Ottawa, Canada (LifeNews.com) — Canadian women have been able to purchase the morning after pill without a prescription for three years, but a governmental panel is considering removing more limits by putting the drug on the store shelves and make it so consulting with the pharmacist is no longer necessary.

Opponents of the idea say the policy would make Canada the industrialized nation with the most permissive procedures on purchasing the Plan B pill.

A representative from the nation’s pharmacists group says the new policy opens the door for teenagers and young girls to purchase the drug without any input from a medical professional.

"Emergency contraceptives would be more readily available here [under the proposal] than in any developed country," Janet Cooper of the Canadian Pharmacists Association told the National Post.

"I’m not sure how comfortable the general public might be if a 14-year-old could just walk in, pick it up off the shelf, buy it, not have any interaction with anybody and come back a month later and do the same thing," she added. "That’s not in that girl’s best interests."

Cooper said pharmacists currently counsel customers — especially young women — on sexual practices and sometimes make medical referrals.

The National Association of Pharmacy Regulatory Authorities is the final decision maker on how the drug will be sold.
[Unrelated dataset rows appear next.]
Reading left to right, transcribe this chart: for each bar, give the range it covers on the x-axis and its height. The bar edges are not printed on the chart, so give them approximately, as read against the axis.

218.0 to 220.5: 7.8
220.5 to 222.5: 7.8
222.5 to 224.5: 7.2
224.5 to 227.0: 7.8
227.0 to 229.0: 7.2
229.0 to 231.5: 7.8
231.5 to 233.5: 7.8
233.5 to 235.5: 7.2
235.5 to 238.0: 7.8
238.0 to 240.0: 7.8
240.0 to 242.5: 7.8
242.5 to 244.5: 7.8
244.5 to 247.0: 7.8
The Post said another agency, the National Drug Scheduling Advisory Committee suggested the change after getting a request from the drug’s manufacturer, Paladin Labs Inc.

The final decision is expected on May 14.

The other nations, Norway, Sweden and the Netherlands, sell the drug "in front of the counter" as the Canadian agency is proposing. The drug is sold over the counter in the United States to women above the age of 18.

Abortion advocates have claimed higher use of the Plan B drug through over-the-counter sales will result in a drop in unintended pregnancies and fewer abortions.

However, research and reports show that’s not happening.

Dr. Joseph Stanford, associate professor of family and preventive medicine at the University of Utah School of Medicine, says studies he and fellow researchers have done show a lower effectiveness rate than the 89 percent Barr Laboratories claims.

"We did more a precise meta-analysis that shows it’s effective only 72 percent of the time, and even that number is optimistic," he indicated.

He also told the newspaper that studies from Europe, China and the United States show that the morning after pill does not reduce abortions.

In fact, figures from Scotland show that a decision to sell the morning after pill over the counter resulted in an increase in the number of abortions.

In the past five years since the morning-after pill was made available over the counter, hundreds of thousands of women have used it. But the Scotland government reported 13,081 abortions in 2006, up from 12,603 the previous year — an increase of nearly 3.8 percent.